Dafür spricht auch, dass sich das Bundesministerium des Innern zu dem
gleichlautenden § 11 Abs. 1 TVÜ-Bund mit Schreiben vom 23.05.2006 einverstanden
erklärt hat, dass Beschäftigte, die nur deshalb keinen Anspruch auf den
kinderbezogenen Anteil im Ortszuschlag im September 2005 hatten, weil sie sich in
Elternzeit befanden, bei Erfüllung der übrigen Tatbestandsmerkmale des § 11 Abs. 1
TVÜ-Bund eine außertarifliche Besitzstandszulage in entsprechender Anwendung der
Tarifnorm erhalten sollen, um Benachteiligungen zu vermeiden.
95
Der später abgeschlossene TVÜ-L enthält eine Protokollnotiz zu § 11 Abs. 1 Satz 1,
nach der die Unterbrechung des Entgeltbezuges im Referenzmonat Oktober 2006 bei
Ruhen des Arbeitsverhältnisses wegen der Elternzeit für das Entstehen des Anspruchs
auf die Besitzstandszulage unschädlich ist. Insoweit haben die Tarifvertragsparteien des
TVÜ-L – auf Seiten der Arbeitnehmer war wie bei dem TVÜ-VKA die Gewerkschaft
ver.di beteiligt – für eine Erläuterung Sorge getragen.
96
Die Tarifvertragsparteien des vorliegenden Überleitungstarifvertrages haben erkennbar
97
ebenfalls die Lückenhaftigkeit der Tarifnorm gesehen. Denn sie haben im Jahre 2006
Verhandlungen u.a. zu der Frage der kinderbezogenen Besitzstandszulage für
Beschäftigte aufgenommen, die im Hinblick auf die Elternzeit im September 2005 ohne
Bezüge waren. Die VKA hat ihre Zustimmung zu dem Verhandlungsergebnis
verweigert, das die Zahlung kinderbezogener Anteile ab dem 01.10.2006 auch an
Beschäftigte vorsah, die im September 2005 kein Entgelt erhalten haben.
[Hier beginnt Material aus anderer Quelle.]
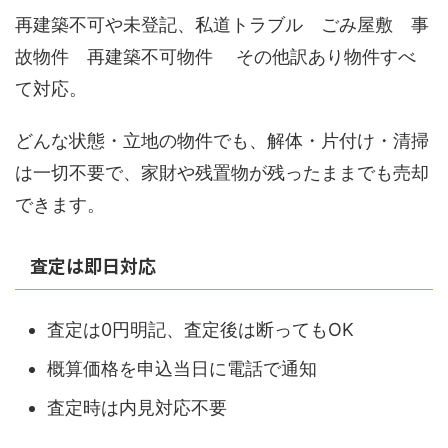
再建築不可や未登記、私道トラブル ごみ屋敷 事
故物件 再建築不可物件 その他訳あり物件すべ
て対応。
どんな状態・立地の物件でも、解体・片付け・清掃
は一切不要で、家財や残置物が残ったままでも売却
できます。
査定は即日対応
査定は0円明記、査定後は断ってもOK
概算価格を申込当日に電話で通知
査定時は内見対応不要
Hintergrund
war die gescheiterte Einigung über die Erhöhung der tariflichen Wochenarbeitszeit von
38,5 Stunden auf 40 Stunden. Das ergibt sich aus der Presseinformation der VKA vom
10.11.2006. Das Bedürfnis für eine Lückenausfüllung ist damit auch von der
Arbeitgeberseite anerkannt worden.
98
Mangels absehbarer Einigung der Tarifvertragsparteien ist das Gericht zur
Lückenfüllung aufgerufen. Es kann sich im hier gegebenen Fall nicht unter Hinweis auf
die Tarifautonomie der Entscheidung entziehen, da die in § 11 Abs. 1 TVÜ-VKA
getroffene Regelung durch die Lückenhaftigkeit Ungerechtigkeiten enthält, die die
Tarifvertragsparteien offenkundig kurzfristig zu beseitigen nicht bereit sind (vgl. dazu
auch ErfK/Franzen 7. Aufl., 600, § 1 TVG Rdnr. 203).
99
Zur Lückenausfüllung drängt sich auf den ersten Blick das im Oktober 2006 gefundene
Verhandlungsergebnis der Tarifvertragsparteien auf, die Zahlung der
Besitzstandszulage ab dem 01.10.2006 aufzunehmen. Nach Auffassung der Kammer ist
jedoch kein rechtfertigender Grund dafür ersichtlich, die vorgefundene Lücke erst mit
einer Verzögerung von einem Jahr zu Lasten der Beschäftigten zu füllen. Zwar sind
Stichtagsregelungen als "Typisierungen in der Zeit" ungeachtet der damit verbundenen
Härten zur Abgrenzung von begünstigten Personenkreisen anerkannt (vgl. BAG, Urteil
vom 11.12.2003 – 6 AZR 64/03, NZA 2004, 723; ErfK/Dieterich, a.a.O., 10 Art. 3 GG
100
Rdnr. 48). Die Wahl des Stichtags muss sich allerdings an dem gegebenen Sachverhalt
orientieren und die Interessenlage der Betroffenen angemessen erfassen (vgl. BAG,
Urteil vom 14.06.1983 – 3 AZR 365/81, AP Nr. 58 zu § 242 BGB Gleichbehandlung).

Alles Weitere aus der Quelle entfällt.